This is a Guest Post by AK of Fallible
AK has been an analyst at long/short equity investment firms, global macro funds, and corporate economics departments. He co-founded Macro Ops and is the host of Fallible.
Stratasys (SSYS) is a massively underpriced stock with huge long-term compounding potential. The centerpiece of this long thesis goes back to one of our foundation principles that:
Humans are inherently bad at understanding the scale of exponential growth and the power of compounding…
SSYS is in the additive manufacturing (AM) or 3D printing business. They’re industry leaders in polyjet and fuse deposition modeling geared towards industrial manufacturers.
The additive manufacturing industry serves as a perfect case study of the product adoption S-curve and Gartner’s hype cycle. As I’ll show, both are indicating that the AM industry and SSYS specifically are about to enter a sustained period of exponential growth that the market is not at all accounting for.
Let’s start with a quick explanation of the S-curve.
The product S-curve life cycle is the typical growth and maturation path of new technologies.
The chart below shows the four stages of this cycle and what the growth curve looks like for each one.
The Harvard Business Review defines the four stages as the following:
Stage 1. Market Development
This is when a new product is first brought to market, before there is proven demand for it, and often before it has been fully proved out technically.
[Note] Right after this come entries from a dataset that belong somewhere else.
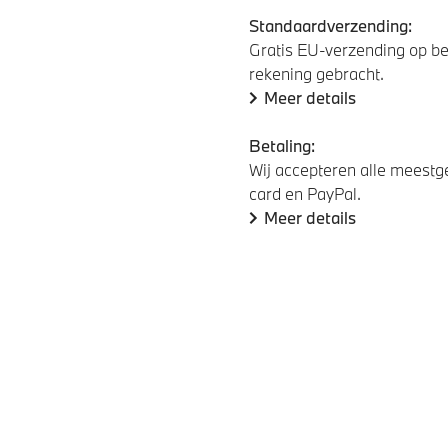
Standaardverzending:
Gratis EU-verzending op be
rekening gebracht.
Meer details
Betaling:
Wij accepteren alle meestge
card en PayPal.
Meer details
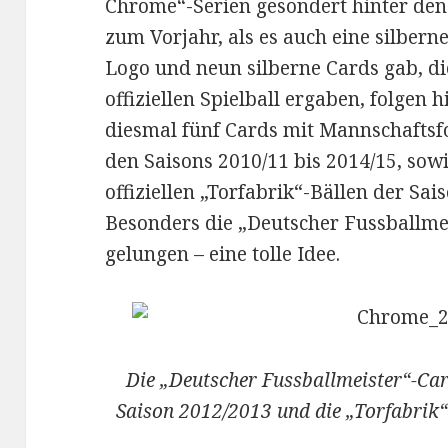
Chrome“-Serien gesondert hinter den
zum Vorjahr, als es auch eine silber
Logo und neun silberne Cards gab, d
offiziellen Spielball ergaben, folgen 
diesmal fünf Cards mit Mannschaftsf
den Saisons 2010/11 bis 2014/15, sowi
offiziellen „Torfabrik“-Bällen der Sai
Besonders die „Deutscher Fussballmei
gelungen – eine tolle Idee.
Die „Deutscher Fussballmeister“-Ca
Saison 2012/2013 und die „Torfabrik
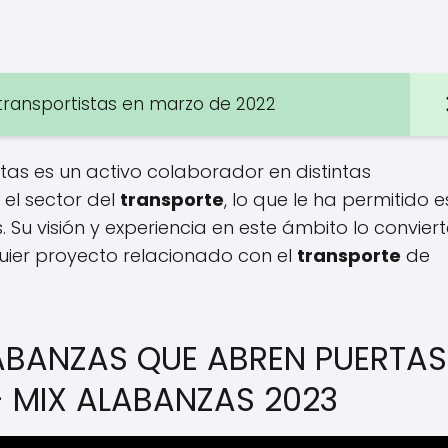
transportistas en marzo de 2022
tas es un activo colaborador en distintas
el sector del
transporte
, lo que le ha permitido e
 Su visión y experiencia en este ámbito lo convier
quier proyecto relacionado con el
transporte
de
LABANZAS QUE ABREN PUERTAS
- MIX ALABANZAS 2023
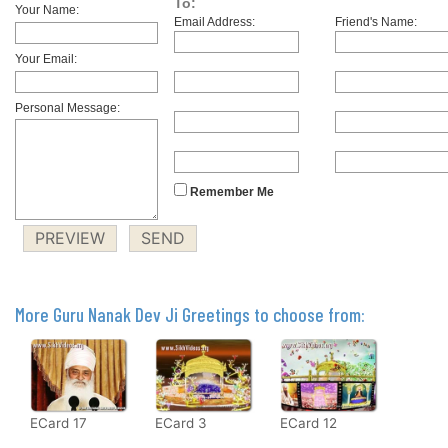
To:
Your Name:
Email Address:
Friend's Name:
Your Email:
Personal Message:
Remember Me
More Guru Nanak Dev Ji Greetings to choose from:
ECard 17
ECard 3
ECard 12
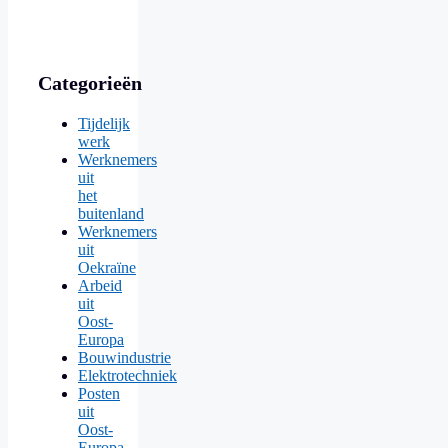
Categorieën
Tijdelijk
werk
Werknemers
uit
het
buitenland
Werknemers
uit
Oekraïne
Arbeid
uit
Oost-
Europa
Bouwindustrie
Elektrotechniek
Posten
uit
Oost-
Europa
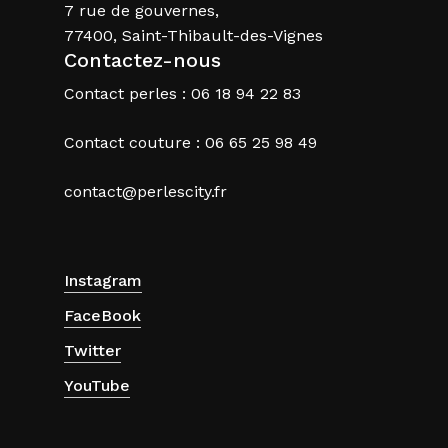
7 rue de gouvernes,
77400, Saint-Thibault-des-Vignes
Contactez-nous
Contact perles : 06 18 94 22 83
Contact couture : 06 65 25 98 49
contact@perlescity.fr
Instagram
FaceBook
Twitter
YouTube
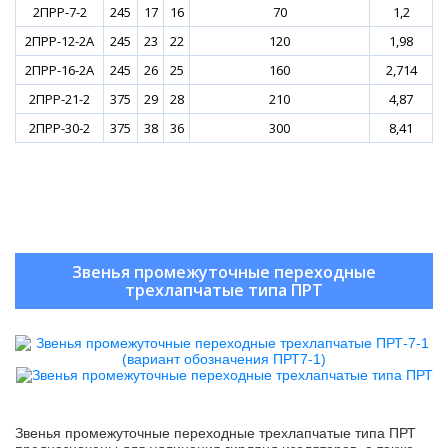
2ПРР-7-2
245
17
16
70
1,2
2ПРР-12-2А
245
23
22
120
1,98
2ПРР-16-2А
245
26
25
160
2,714
2ПРР-21-2
375
29
28
210
4,87
2ПРР-30-2
375
38
36
300
8,41
Звенья промежуточные переходные
трехлапчатые типа ПРТ
Звенья промежуточные переходные трехлапчатые типа ПРТ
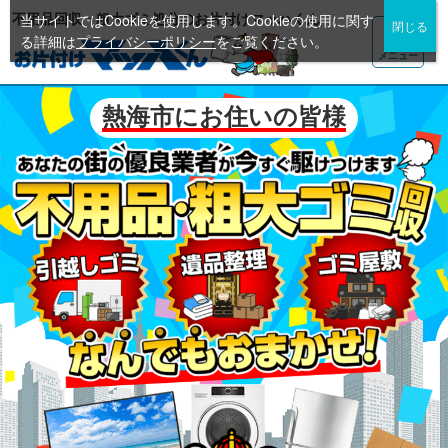
不用品回収・粗大ゴミ処分のお片付けマッハくん
当サイトではCookieを使用します。Cookieの使用に関す
る詳細は
プライバシーポリシー
をご覧ください。
メニュー
熱海市にお住いの皆様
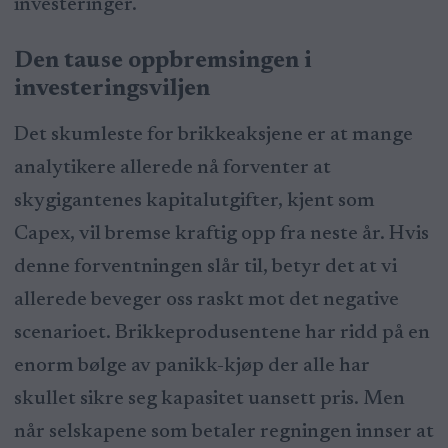
investeringer.
Den tause oppbremsingen i
investeringsviljen
Det skumleste for brikkeaksjene er at mange
analytikere allerede nå forventer at
skygigantenes kapitalutgifter, kjent som
Capex, vil bremse kraftig opp fra neste år. Hvis
denne forventningen slår til, betyr det at vi
allerede beveger oss raskt mot det negative
scenarioet. Brikkeprodusentene har ridd på en
enorm bølge av panikk-kjøp der alle har
skullet sikre seg kapasitet uansett pris. Men
når selskapene som betaler regningen innser at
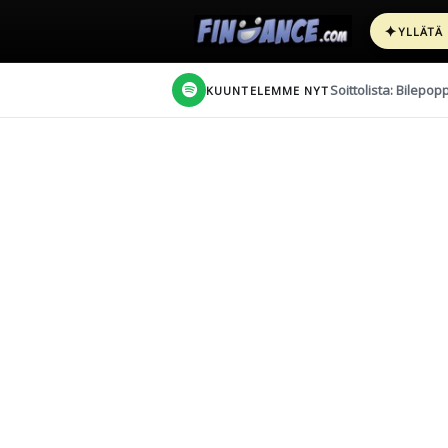
✦
YLLÄTÄ
Soittolista: Bilepop
KUUNTELEMME NYT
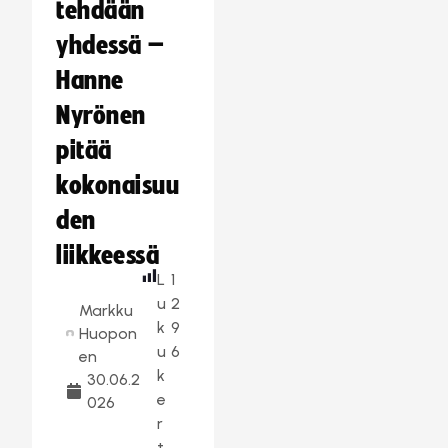
tehdään
yhdessä –
Hanne
Nyrönen
pitää
kokonaisuu
den
liikkeessä
L
1
u
2
Markku
k
9
Huopon
u
6
en
k
30.06.2
e
026
r
t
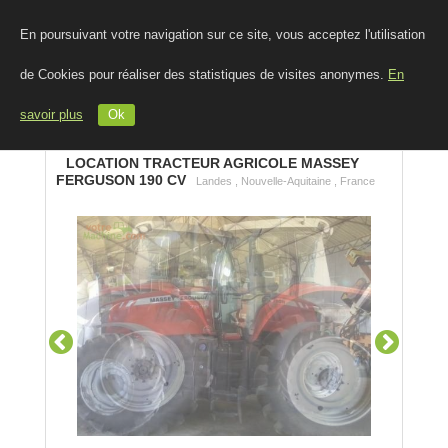
En poursuivant votre navigation sur ce site, vous acceptez l'utilisation
de Cookies pour réaliser des statistiques de visites anonymes.
En
savoir plus
Ok
LOCATION TRACTEUR AGRICOLE MASSEY
FERGUSON 190 CV
Landes , Nouvelle-Aquitaine , France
Sales are low and creep along slowly.
Stage 2. Market Growth
Demand begins to accelerate and the size of the total market expands rapidly. It might also be called the “Takeoff Stage.”
Stage 3. Market Maturity
Demand levels off and grows, for the most part, only at the replacement and new family-formation rate.
Stage 4. Market Decline
The product begins to lose consumer appeal and sales drift downward, such as when buggy whips lost out with the advent of automobiles and when silk lost out to nylon.